In July, Norfolk OPP received a complaint about the animals’ living conditions, according to Const. Ed Sanchuk.

"When we receive a complaint, we investigate ourselves and if we need further assistance, we contact the SPCA," Sanchuk explained.

The Norfolk OPP did contact the HBSPCA following its investigation, according to Sanchuk. But Vivian LaFlamme, an inspector at the HBSPCA, said they received the tip last week from the Simcoe Humane Society.

Catherine Hosken, president of the Simcoe Humane Society, said a private citizen, not the OPP, notified them about the property last week.

In response, Sanchuk suggested a second complaint may have been made, but said the OPP contacted the SPCA about the July complaint, as well as Norfolk County animal control and bylaw, who are currently assisting with the investigation.

"We receive quite a few animal complaints and we take them seriously," he said.

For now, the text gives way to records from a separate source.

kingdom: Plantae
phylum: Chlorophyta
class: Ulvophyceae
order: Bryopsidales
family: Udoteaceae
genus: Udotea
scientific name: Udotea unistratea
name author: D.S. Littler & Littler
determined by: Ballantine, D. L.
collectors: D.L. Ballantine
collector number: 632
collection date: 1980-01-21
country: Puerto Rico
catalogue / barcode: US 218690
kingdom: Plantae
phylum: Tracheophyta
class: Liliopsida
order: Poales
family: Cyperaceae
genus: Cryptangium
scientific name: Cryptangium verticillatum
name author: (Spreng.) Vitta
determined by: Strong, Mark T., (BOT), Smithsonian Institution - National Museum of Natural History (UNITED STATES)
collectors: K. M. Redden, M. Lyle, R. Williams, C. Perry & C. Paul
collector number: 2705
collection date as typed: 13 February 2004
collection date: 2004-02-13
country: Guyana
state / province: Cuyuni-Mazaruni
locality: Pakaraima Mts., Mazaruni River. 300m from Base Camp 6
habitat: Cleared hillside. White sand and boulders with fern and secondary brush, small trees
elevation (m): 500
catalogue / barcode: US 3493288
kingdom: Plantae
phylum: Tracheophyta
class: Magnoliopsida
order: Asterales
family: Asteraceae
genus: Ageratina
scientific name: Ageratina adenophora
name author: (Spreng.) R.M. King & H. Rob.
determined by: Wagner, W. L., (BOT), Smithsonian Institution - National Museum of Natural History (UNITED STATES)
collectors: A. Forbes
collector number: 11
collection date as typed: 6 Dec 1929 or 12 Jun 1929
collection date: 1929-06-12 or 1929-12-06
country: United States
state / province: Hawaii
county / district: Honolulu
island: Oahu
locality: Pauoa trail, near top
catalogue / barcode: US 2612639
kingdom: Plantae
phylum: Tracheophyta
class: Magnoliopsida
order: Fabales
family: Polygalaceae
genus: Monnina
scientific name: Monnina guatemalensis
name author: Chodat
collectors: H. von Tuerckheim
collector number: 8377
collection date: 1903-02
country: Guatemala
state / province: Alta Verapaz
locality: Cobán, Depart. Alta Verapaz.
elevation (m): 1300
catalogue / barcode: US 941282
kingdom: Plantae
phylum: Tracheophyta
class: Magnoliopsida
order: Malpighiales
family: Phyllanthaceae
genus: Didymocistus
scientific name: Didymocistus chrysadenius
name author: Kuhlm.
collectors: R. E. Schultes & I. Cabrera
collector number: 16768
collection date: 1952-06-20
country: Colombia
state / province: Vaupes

When asked whether the SPCA was contacted within a few weeks of the July complaint, Sanchuk replied:

"I would assume so, yes."

Norfolk County by-law officer, Fritz Enzlin, said the local animal control was contacted by OPP about the dogs, but animal cruelty cases are outside their jurisdiction.

"Sometimes, out of the goodness of their hearts, they may go on their own to look, but they can't take any action," Enzlin said.

However, he said they pass along any animal cruelty cases to the OSPCA so that proper action can be taken.